» Prompt A:
In the passage on Pelé, what was Brazil better known for before its football identity took hold?
» Prompt B:
In the passage on Pelé, rewrite the part that begins at the words "It is worth" and stops after "world took notice.", replacing "scintillating" with "dazzling".
» Prompt C:
Condense the paragraph of the passage on Pelé that opens "He was, of course, a supremely talented athlete" into two or three sentences, keeping its main facts.

» Reading text:
---*---
In the final seconds of the 1958 World Cup final, with Brazil already 4-2 ahead, Pelé, then just 17 years old, received a long ball near the Swedish penalty area. He caught it on his chest, stunning it so smartly that the ball dropped at his feet. He stepped over the ball and effortlessly back-heeled it to a team mate. With the crowd still cheering this, the ball was lobbed back into the area and, insouciantly, Pelé flicked it with the side of his head into the goal. Within moments, Brazil had won their first World Cup, making the nation’s identity, then better known for coffee, synonymous with football. Pelé, reduced to floods of tears on the pitch, began his life as the embodiment of Brazilian football.
It is worth recalling how much was riding on this moment for Brazil. The country’s scintillating Afro-Brazilian stars, such as Leônidas, first caught the world’s attention at the 1938 World Cup. Commentators at the time suggested that the country’s hybrid Afro-Indian-European demography was the greatest strength behind its football and culture. The 1950 World Cup, held in Brazil, was meant to cement this notion, but the shock defeat to Uruguay in the final game – the Maracanazo – was read as a failure of the country’s modernisation and its pathological miscegenation; the black players were made scapegoats for the defeat and racist stereotypes were reactivated. In 1958 the curse was lifted. Brazil’s super-diverse squad had become champions playing in their own unique style; Pelé was the star, and the world took notice.
He was, of course, a supremely talented athlete who would have shone in any age, but his career coincided with a golden age of Brazilian football – when the game really was the very centre of cultural life – and the explosive spread of television, which massively amplified his presence everywhere. Consequently, Pelé was the first Brazilian footballer whose cultural impact exceeded the game, and football’s first global celebrity. Two moments illustrate this.
First, was Pelé’s 1,000th goal, a marker concocted by the Brazilian media that in late 1969 turned into a gigantic circus, a made-for-TV spectacle that saw journalists and cameras track his every move as the milestone came into view. When he finally scored it, live on TV, it was deemed so important that the next day, in Brazil, it was considered just as important as the Apollo 12 moon landings.
---*---
» Data excerpts:
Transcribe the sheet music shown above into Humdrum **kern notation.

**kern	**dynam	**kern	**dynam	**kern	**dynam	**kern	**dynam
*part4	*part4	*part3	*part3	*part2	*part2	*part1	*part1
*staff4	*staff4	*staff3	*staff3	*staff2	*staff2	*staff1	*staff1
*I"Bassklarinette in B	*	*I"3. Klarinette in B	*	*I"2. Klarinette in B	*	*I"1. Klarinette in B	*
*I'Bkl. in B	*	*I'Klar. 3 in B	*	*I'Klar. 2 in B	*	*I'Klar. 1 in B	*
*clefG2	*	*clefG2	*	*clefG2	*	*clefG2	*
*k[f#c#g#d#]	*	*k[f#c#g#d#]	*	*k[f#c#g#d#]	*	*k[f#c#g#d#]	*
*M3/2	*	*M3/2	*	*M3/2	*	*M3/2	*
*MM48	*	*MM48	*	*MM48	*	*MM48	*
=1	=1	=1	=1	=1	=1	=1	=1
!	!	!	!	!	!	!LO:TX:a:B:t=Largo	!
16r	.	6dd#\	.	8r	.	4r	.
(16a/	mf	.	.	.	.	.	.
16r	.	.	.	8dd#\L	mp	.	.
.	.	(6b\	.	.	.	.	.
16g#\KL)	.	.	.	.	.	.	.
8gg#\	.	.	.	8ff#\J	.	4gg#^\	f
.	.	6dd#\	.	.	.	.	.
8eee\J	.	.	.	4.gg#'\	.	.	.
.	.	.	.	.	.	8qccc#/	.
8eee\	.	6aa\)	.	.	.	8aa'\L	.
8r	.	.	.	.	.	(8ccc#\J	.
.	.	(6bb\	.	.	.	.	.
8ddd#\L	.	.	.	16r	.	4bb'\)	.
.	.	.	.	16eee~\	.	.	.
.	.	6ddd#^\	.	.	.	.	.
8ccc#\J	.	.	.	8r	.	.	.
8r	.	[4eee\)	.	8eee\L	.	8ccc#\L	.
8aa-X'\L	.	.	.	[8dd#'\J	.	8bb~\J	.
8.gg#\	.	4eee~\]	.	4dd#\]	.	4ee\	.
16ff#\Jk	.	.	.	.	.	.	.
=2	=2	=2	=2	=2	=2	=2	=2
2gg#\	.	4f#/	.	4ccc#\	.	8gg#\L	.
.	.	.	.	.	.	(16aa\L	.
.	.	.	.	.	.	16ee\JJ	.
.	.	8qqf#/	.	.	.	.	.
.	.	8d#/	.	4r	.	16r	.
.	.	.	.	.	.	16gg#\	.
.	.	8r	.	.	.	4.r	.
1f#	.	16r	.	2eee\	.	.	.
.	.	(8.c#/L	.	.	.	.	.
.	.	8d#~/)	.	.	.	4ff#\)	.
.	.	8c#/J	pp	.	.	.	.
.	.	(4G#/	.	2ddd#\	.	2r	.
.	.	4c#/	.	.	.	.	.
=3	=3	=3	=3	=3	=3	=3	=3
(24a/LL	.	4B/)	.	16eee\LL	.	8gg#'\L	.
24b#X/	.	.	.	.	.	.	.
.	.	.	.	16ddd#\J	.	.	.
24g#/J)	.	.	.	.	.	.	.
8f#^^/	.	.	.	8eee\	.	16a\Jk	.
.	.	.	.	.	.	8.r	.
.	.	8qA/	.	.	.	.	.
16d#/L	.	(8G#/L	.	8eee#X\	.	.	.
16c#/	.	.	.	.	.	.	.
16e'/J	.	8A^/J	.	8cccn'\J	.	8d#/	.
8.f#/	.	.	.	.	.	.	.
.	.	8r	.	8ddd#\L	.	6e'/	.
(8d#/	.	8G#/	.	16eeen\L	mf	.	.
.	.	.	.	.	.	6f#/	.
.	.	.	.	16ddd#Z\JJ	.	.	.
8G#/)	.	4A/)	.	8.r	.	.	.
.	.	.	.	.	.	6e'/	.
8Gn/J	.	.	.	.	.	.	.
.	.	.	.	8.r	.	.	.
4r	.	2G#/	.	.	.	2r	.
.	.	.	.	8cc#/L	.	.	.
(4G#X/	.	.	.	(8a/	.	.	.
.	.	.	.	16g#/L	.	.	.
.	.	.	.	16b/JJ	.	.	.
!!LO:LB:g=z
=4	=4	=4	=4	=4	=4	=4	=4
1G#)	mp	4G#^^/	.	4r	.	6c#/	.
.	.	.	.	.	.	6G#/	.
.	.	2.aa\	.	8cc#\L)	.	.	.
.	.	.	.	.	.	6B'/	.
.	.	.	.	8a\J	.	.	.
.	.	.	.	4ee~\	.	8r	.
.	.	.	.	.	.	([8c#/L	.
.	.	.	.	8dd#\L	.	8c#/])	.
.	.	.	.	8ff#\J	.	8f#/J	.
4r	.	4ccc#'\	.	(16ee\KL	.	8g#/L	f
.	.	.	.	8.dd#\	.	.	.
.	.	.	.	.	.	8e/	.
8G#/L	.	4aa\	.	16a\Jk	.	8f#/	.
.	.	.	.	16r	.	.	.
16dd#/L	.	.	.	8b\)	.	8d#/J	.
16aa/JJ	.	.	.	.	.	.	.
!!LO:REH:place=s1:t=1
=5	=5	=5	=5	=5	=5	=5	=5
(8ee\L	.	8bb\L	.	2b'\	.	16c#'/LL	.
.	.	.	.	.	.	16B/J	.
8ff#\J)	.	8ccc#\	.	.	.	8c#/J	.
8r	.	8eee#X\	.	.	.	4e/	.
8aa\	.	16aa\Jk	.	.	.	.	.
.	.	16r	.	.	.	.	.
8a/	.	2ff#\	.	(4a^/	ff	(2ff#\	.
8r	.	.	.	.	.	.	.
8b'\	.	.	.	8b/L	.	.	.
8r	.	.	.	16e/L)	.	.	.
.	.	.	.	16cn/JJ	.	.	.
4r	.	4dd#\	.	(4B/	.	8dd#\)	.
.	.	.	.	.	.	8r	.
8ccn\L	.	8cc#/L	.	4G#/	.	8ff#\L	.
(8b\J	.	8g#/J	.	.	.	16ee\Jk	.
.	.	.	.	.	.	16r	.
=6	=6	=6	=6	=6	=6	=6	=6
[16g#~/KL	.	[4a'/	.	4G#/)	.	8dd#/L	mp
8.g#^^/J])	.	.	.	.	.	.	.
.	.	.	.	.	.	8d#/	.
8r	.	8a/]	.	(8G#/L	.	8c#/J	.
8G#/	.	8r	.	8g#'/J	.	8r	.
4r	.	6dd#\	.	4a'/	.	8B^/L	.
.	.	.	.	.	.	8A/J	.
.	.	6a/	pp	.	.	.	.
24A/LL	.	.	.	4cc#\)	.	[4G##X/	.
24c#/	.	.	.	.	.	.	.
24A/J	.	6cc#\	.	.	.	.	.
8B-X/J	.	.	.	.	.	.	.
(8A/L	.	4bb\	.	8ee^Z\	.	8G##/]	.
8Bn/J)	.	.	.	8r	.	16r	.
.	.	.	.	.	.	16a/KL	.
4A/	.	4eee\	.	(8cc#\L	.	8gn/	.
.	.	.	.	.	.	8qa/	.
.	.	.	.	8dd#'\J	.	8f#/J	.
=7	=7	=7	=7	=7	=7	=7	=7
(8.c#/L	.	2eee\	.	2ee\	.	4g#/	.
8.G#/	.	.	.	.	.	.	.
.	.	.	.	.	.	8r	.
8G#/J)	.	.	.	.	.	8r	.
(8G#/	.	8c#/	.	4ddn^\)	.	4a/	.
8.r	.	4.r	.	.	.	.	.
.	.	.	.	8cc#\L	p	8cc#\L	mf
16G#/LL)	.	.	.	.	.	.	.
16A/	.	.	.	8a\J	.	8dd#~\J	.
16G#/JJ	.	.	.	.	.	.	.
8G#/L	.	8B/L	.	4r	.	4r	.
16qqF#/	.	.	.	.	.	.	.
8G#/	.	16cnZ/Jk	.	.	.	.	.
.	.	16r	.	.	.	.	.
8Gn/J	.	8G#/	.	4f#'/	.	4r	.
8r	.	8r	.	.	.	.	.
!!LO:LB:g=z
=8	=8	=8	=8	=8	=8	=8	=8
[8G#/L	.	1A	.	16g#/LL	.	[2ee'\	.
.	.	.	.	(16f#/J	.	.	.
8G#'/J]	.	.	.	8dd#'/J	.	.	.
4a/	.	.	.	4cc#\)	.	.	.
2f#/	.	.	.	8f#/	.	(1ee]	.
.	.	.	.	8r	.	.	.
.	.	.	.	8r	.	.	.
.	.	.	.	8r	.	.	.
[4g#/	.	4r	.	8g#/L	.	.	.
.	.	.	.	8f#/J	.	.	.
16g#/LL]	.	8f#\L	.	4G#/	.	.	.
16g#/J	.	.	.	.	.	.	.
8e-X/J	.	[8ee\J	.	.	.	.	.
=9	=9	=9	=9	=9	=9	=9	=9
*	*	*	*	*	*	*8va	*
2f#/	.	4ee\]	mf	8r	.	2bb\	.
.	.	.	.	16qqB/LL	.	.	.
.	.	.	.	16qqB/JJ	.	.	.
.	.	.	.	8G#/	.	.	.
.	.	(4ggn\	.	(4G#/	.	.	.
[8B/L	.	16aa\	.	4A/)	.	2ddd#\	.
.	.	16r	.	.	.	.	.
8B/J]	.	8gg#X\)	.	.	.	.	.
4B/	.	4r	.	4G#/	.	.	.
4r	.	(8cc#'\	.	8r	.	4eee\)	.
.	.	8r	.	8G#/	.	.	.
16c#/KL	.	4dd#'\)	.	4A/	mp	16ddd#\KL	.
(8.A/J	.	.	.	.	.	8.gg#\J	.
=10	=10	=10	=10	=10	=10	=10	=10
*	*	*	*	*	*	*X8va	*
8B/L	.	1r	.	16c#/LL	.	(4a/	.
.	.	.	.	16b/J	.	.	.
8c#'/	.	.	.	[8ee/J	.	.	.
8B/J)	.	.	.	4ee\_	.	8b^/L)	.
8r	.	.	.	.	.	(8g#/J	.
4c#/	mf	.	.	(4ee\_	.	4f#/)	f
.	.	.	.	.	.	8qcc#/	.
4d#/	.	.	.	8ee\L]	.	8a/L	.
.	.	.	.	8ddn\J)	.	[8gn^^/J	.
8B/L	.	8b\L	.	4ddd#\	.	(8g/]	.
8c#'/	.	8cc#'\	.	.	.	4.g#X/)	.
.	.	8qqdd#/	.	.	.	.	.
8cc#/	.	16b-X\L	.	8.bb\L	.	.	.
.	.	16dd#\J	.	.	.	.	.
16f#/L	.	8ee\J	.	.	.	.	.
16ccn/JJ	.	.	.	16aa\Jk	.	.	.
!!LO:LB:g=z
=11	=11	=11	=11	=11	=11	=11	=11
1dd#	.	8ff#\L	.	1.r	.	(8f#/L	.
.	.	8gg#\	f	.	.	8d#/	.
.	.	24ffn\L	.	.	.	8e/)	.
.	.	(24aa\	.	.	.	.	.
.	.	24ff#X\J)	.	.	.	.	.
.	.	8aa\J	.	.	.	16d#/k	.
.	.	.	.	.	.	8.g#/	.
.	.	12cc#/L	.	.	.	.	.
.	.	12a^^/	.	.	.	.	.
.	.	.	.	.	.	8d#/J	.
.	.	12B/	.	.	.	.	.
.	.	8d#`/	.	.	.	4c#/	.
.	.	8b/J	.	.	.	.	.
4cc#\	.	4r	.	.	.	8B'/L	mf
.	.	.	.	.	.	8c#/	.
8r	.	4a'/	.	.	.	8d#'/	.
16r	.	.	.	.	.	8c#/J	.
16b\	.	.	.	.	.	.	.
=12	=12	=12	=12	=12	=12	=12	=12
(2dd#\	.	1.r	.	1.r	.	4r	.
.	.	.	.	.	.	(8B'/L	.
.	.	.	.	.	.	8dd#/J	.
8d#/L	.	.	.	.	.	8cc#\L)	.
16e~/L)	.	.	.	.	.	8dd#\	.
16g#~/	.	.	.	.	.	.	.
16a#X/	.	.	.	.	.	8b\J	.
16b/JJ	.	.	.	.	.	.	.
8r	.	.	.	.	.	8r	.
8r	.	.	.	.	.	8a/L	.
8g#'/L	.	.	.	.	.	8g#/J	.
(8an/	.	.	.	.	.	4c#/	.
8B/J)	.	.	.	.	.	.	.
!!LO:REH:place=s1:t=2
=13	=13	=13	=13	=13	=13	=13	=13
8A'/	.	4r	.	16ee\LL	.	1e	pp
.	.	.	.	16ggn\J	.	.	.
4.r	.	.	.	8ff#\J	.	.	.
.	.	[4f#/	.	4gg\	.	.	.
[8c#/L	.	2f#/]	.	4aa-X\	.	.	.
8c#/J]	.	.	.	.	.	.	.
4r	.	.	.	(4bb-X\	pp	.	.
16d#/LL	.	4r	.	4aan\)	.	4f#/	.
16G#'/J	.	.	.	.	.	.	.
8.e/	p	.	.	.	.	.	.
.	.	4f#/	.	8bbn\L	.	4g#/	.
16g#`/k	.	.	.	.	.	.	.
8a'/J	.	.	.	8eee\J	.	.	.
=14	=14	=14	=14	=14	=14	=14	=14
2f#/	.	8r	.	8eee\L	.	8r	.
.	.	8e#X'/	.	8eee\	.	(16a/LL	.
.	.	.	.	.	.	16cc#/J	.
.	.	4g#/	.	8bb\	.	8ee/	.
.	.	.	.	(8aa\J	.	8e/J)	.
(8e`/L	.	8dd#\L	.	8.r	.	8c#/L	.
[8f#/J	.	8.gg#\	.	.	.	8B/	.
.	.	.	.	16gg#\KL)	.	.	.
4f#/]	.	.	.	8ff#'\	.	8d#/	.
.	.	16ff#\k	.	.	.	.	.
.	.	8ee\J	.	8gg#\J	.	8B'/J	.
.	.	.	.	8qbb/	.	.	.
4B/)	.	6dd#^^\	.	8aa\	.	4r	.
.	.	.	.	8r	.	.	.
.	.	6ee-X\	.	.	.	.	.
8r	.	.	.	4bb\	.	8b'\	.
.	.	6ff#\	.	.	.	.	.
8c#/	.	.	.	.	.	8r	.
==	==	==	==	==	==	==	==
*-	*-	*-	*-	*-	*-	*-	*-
---*---
» Written reply A:
Coffee.

» Written reply B:
It is worth recalling how much was riding on this moment for Brazil. The country’s dazzling Afro-Brazilian stars, such as Leônidas, first caught the world’s attention at the 1938 World Cup. Commentators at the time suggested that the country’s hybrid Afro-Indian-European demography was the greatest strength behind its football and culture. The 1950 World Cup, held in Brazil, was meant to cement this notion, but the shock defeat to Uruguay in the final game – the Maracanazo – was read as a failure of the country’s modernisation and its pathological miscegenation; the black players were made scapegoats for the defeat and racist stereotypes were reactivated. In 1958 the curse was lifted. Brazil’s super-diverse squad had become champions playing in their own unique style; Pelé was the star, and the world took notice.

» Written reply C:
Pelé's talent would have shone in any era, but his career coincided with a golden age of Brazilian football, when the game was the centre of cultural life, and with the rapid spread of television, which amplified his presence everywhere. As a result, he was the first Brazilian footballer whose cultural impact went beyond the game and football's first global celebrity. Two moments illustrate this.